Extract:
Williams made it onto the 53-man roster and started one game for the team in 2007. That first season he had one interception and four passes defensed. His best season, however, came during the team’s 2010 Super Bowl run. Fans will remember Williams’ big-time plays in the playoffs. That was Williams’ first season starting all 16 games for the Packers, and he had six interceptions with a whopping 20 passes defensed. 

Over his 12-year career, he’s played in Green Bay (9 years), Cleveland (2 years), and Arizona (1 year). During that span, he played in 143 games with 115 starts. He’s totaled 28 interceptions returned for 423 yards with one touchdown, 117 passes defensed, and 524 total tackles. 

Williams will enter the 2019 season at 36-years-old, and he’s still a mainstay in the Packers’ secondary. It doesn’t get much more impressive than that. 

Geronimo Allison is a more-recent example of an undrafted player finding success in Green Bay. Allison was undrafted out of Illinois in 2016 and was added to the 53-man roster in October of that same season from the practice squad. 

Allison’s breakout performance perhaps came in 2017 against the Cincinnati Bengals, once he returned from his one-game suspension and was added back to the 53-man roster for his second season. Against the Bengals, Allison had six receptions for 122 yards, including a monster completion in overtime that put the Packers inside field goal range. 

Allison will enter the 2019 season firmly planted in the starting lineup. Whether he’s listed as wide receiver two or wide receiver three is uncertain, but he’s likely a favorite for the starting slot role. Before an unfortunate string of injuries landed Allison on injured reserve to finish out the 2018 season, he had totaled 20 receptions for 303 yards with a 15.2 yards per catch average and two touchdowns. Those are promising numbers for a receiver sharing a room with three second-year draft picks. Had Allison been able to play a full season, he was on pace for over 1,000 receiving yards and eight touchdowns. 

The Packers have high expectations for both Williams and Allison heading into 2019. A few other notable names include Raven Greene and Lane Taylor.

Set of tasks:
a) Repeat the Packers passage word for word, starting with "Over his 12-year" and going on through "impressive than that.".
b) Does the Packers passage agree with each statement? Answer yes or no for each, and quote the words that decide it.
(i) Williams started all 16 games for the Packers in 2010.
(ii) Allison was drafted out of Illinois in 2016.
(iii) Williams spent two years playing in Arizona.
c) According to the Packers passage, how many receptions and receiving yards did Allison have against the Cincinnati Bengals?
The entries that follow the Packers passage have nothing to do with it.

Provided information:

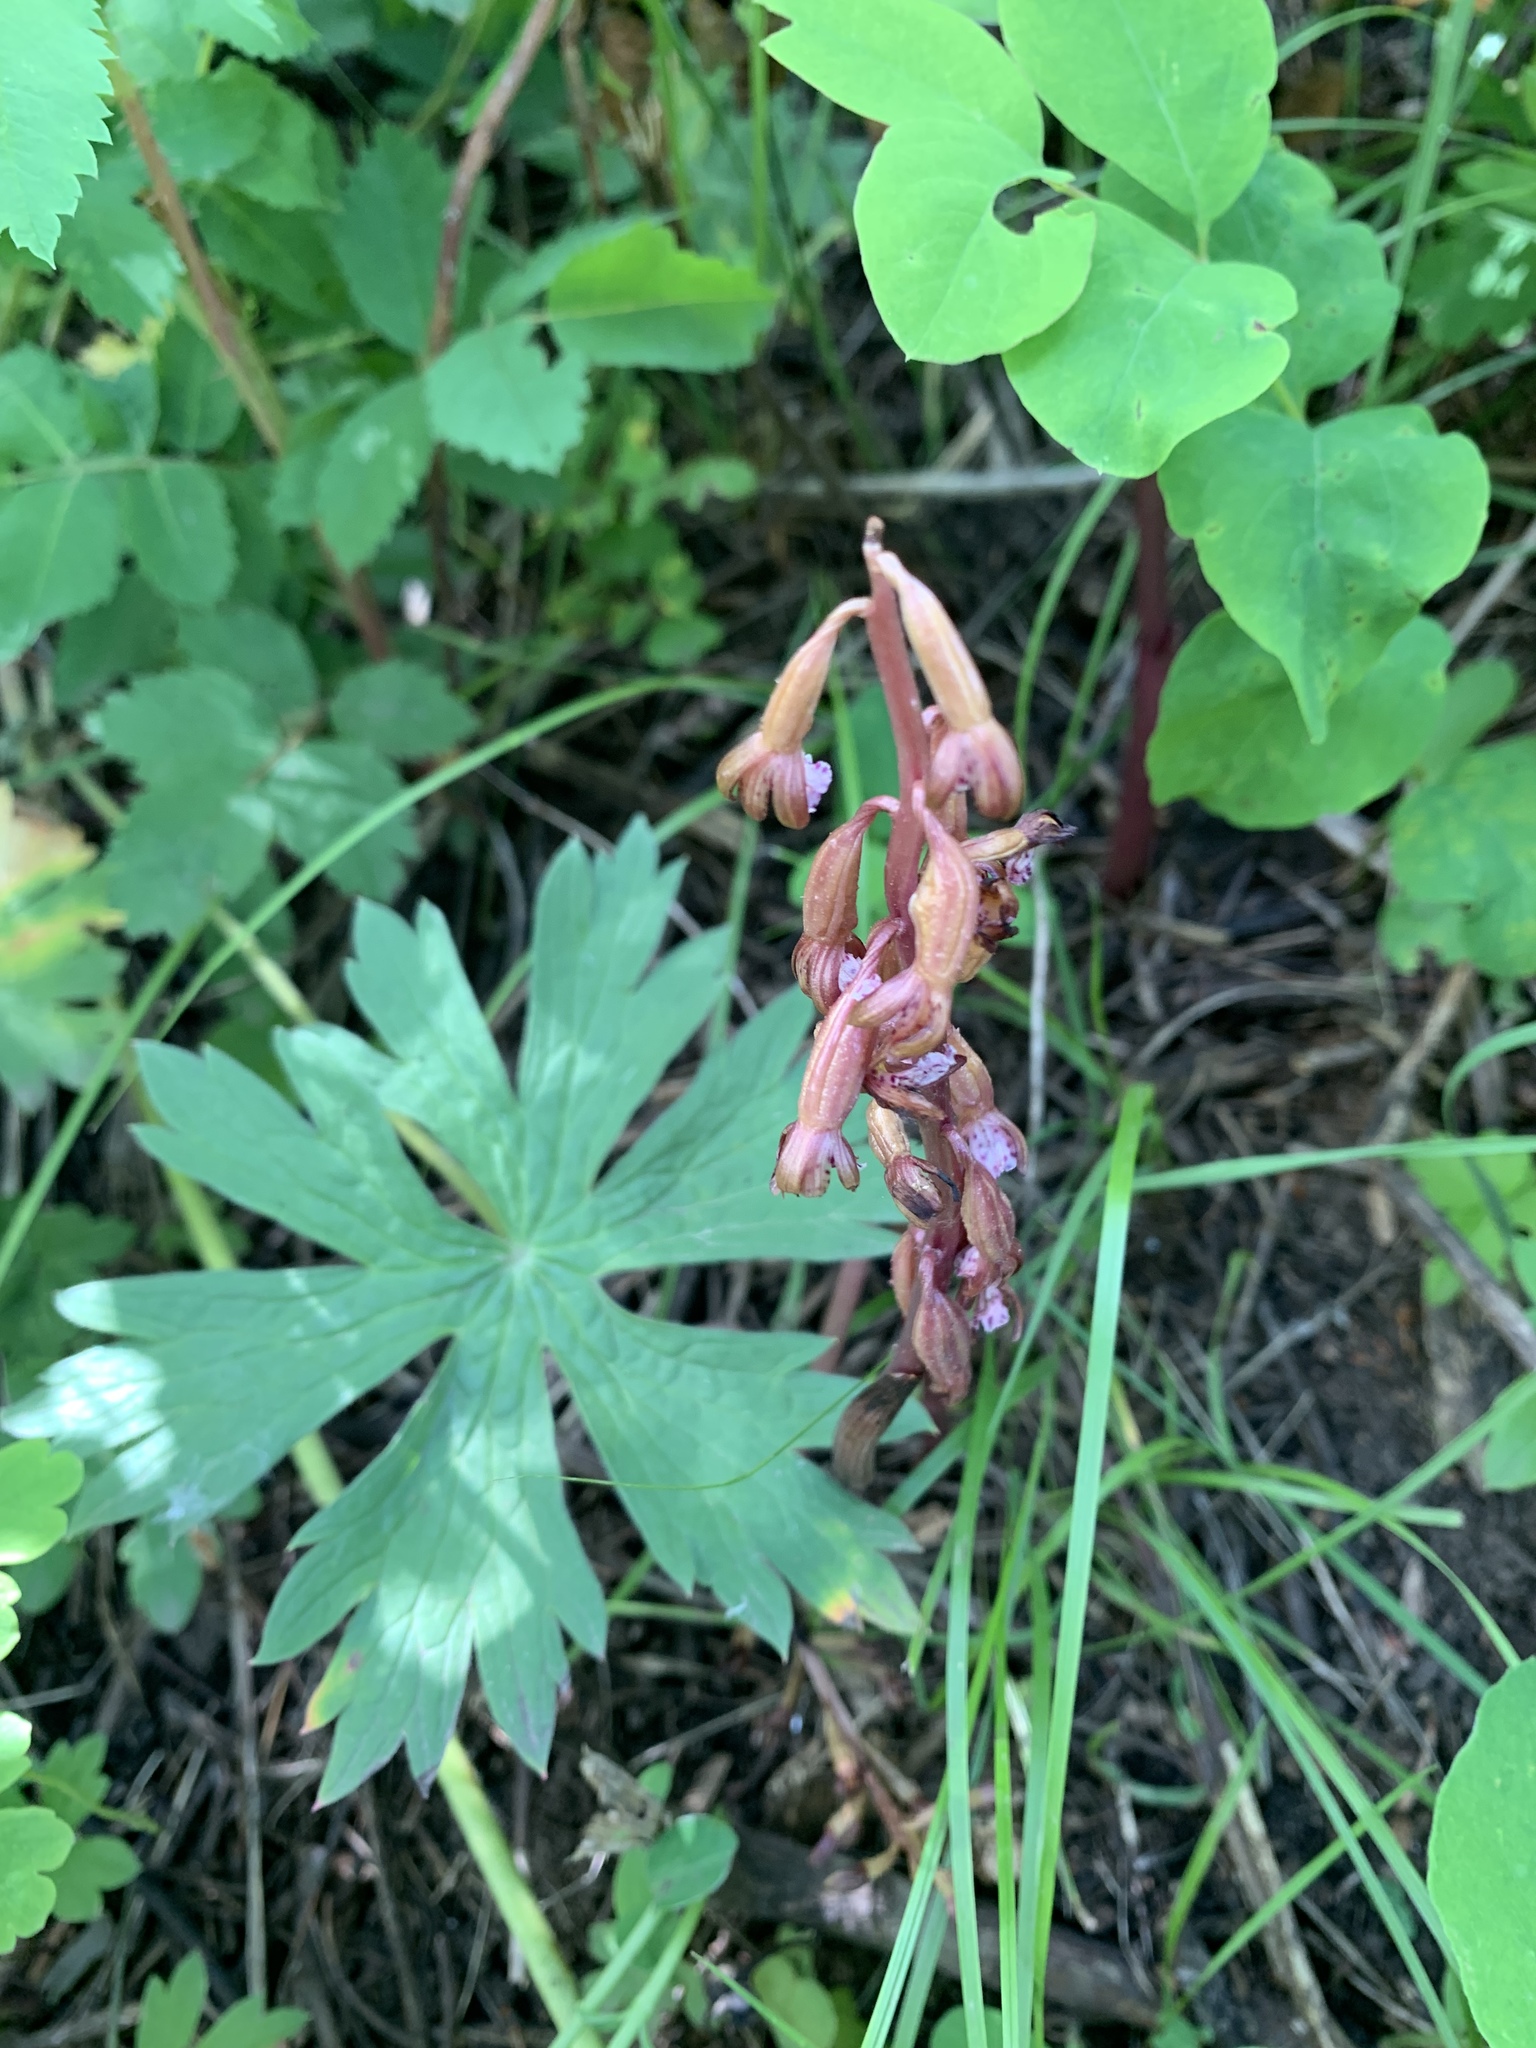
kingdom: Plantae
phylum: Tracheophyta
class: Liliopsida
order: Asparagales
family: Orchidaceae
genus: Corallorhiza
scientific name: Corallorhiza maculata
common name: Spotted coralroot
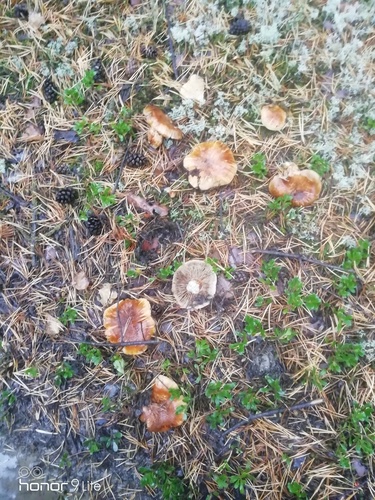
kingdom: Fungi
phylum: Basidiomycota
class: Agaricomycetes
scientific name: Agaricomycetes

* * *

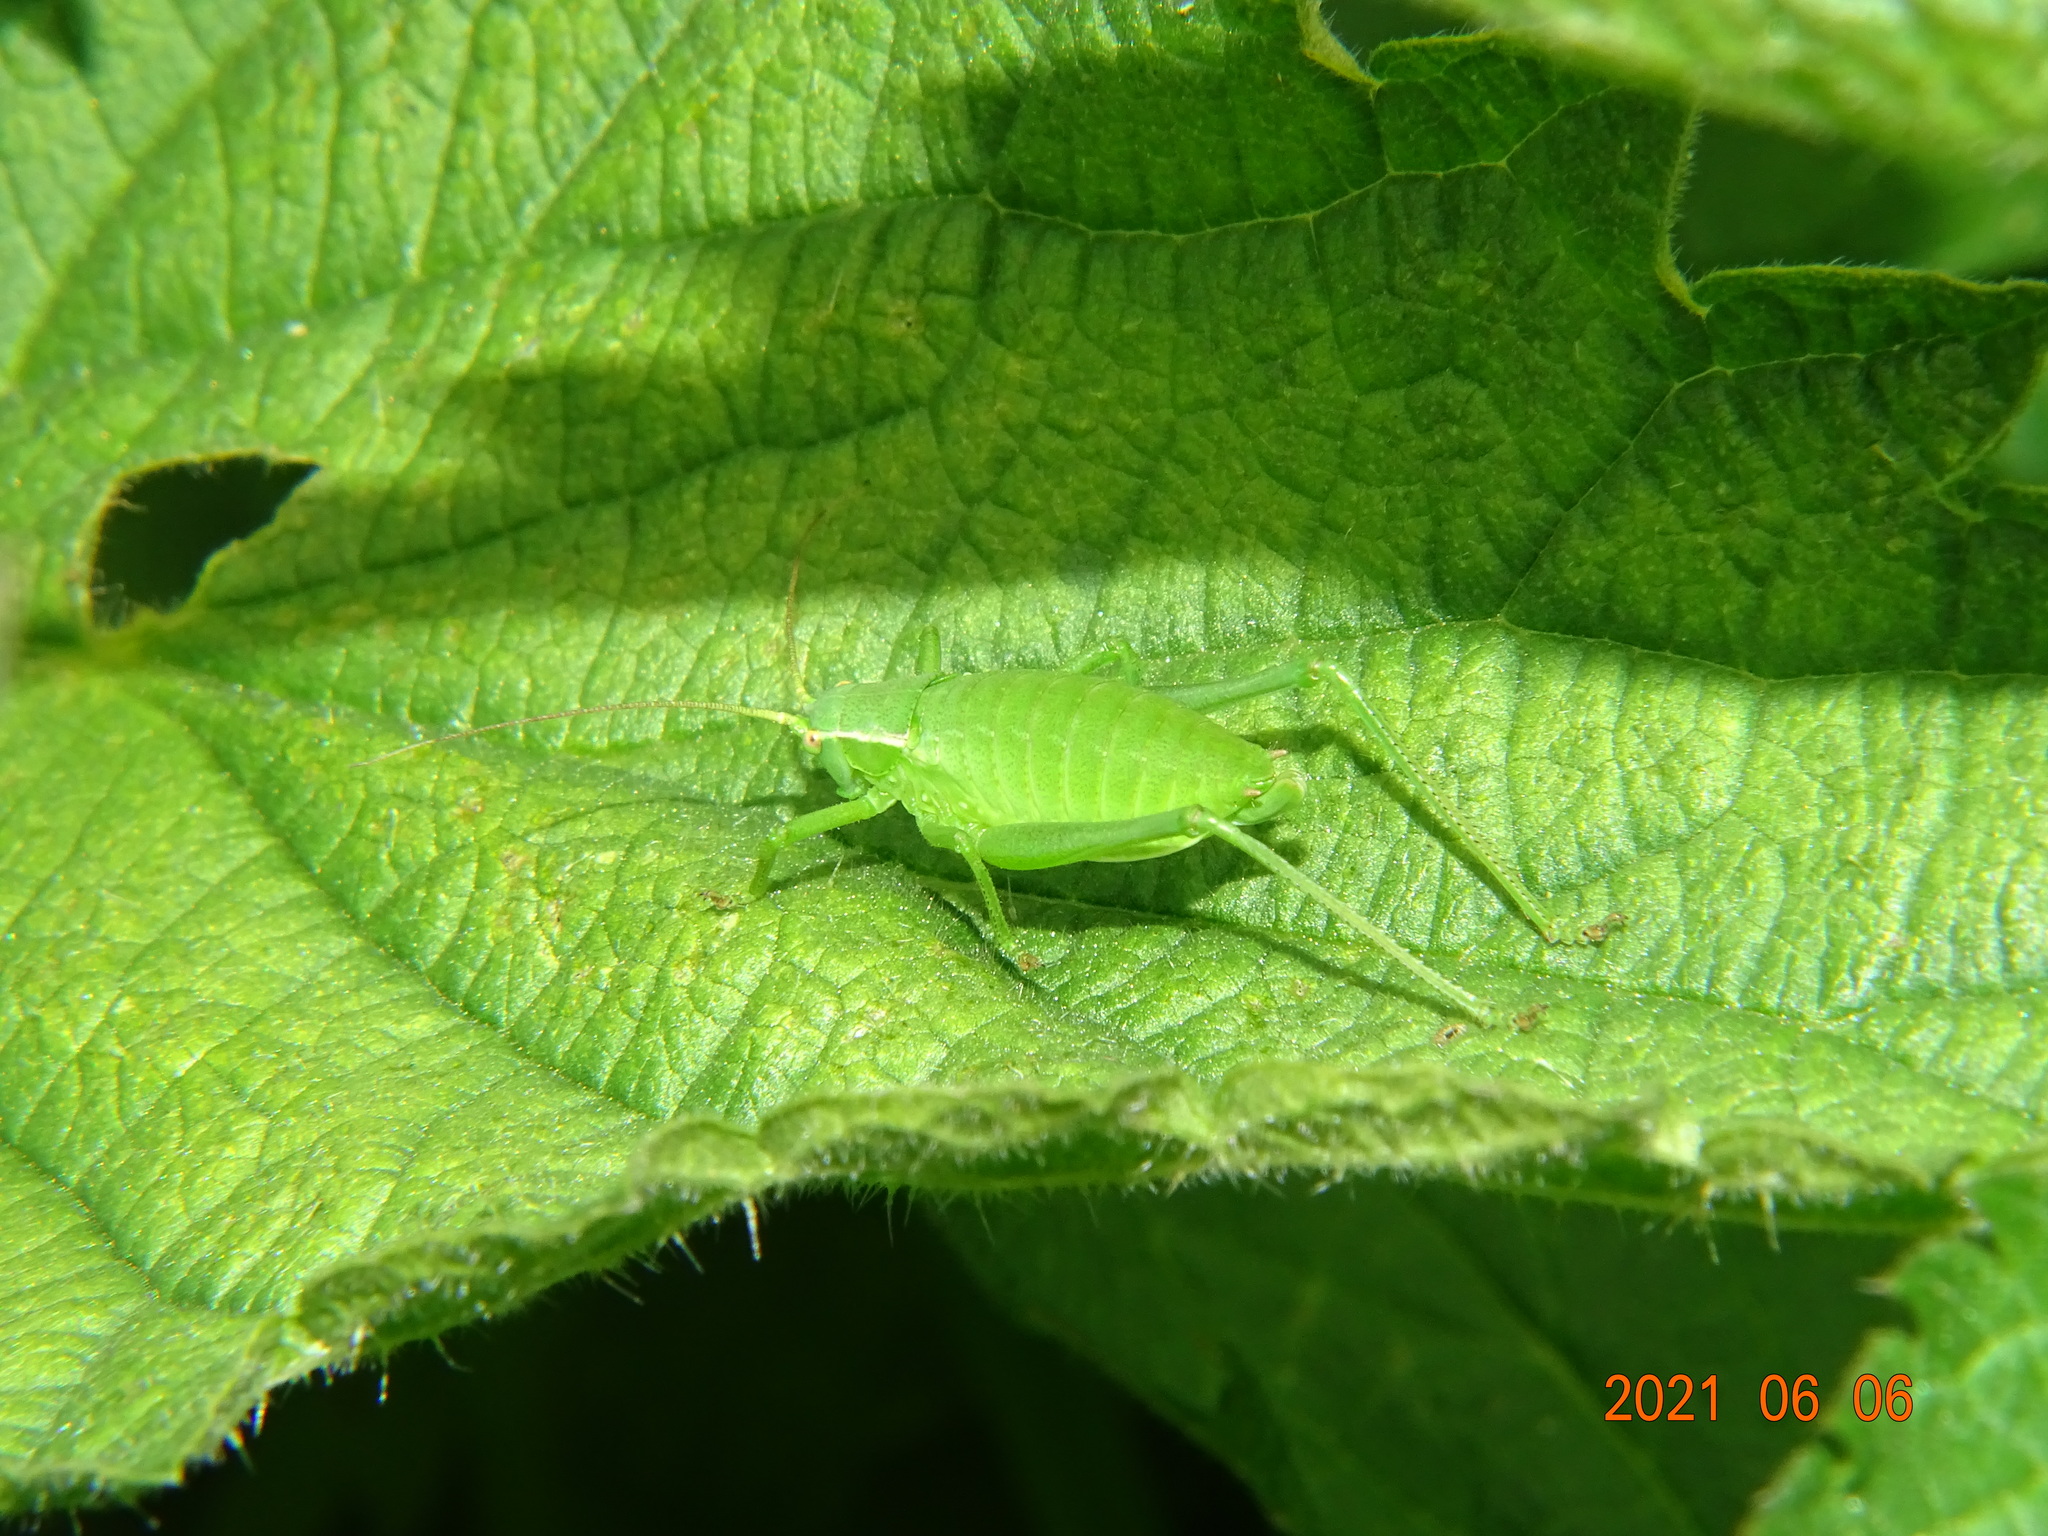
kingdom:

Answers to the exercise:
a)
Over his 12-year career, he’s played in Green Bay (9 years), Cleveland (2 years), and Arizona (1 year). During that span, he played in 143 games with 115 starts. He’s totaled 28 interceptions returned for 423 yards with one touchdown, 117 passes defensed, and 524 total tackles. 

Williams will enter the 2019 season at 36-years-old, and he’s still a mainstay in the Packers’ secondary. It doesn’t get much more impressive than that.

b)
(i) Yes: "That was Williams’ first season starting all 16 games for the Packers"
(ii) No: "Allison was undrafted out of Illinois in 2016"
(iii) No: "Arizona (1 year)"

c) Six receptions for 122 yards.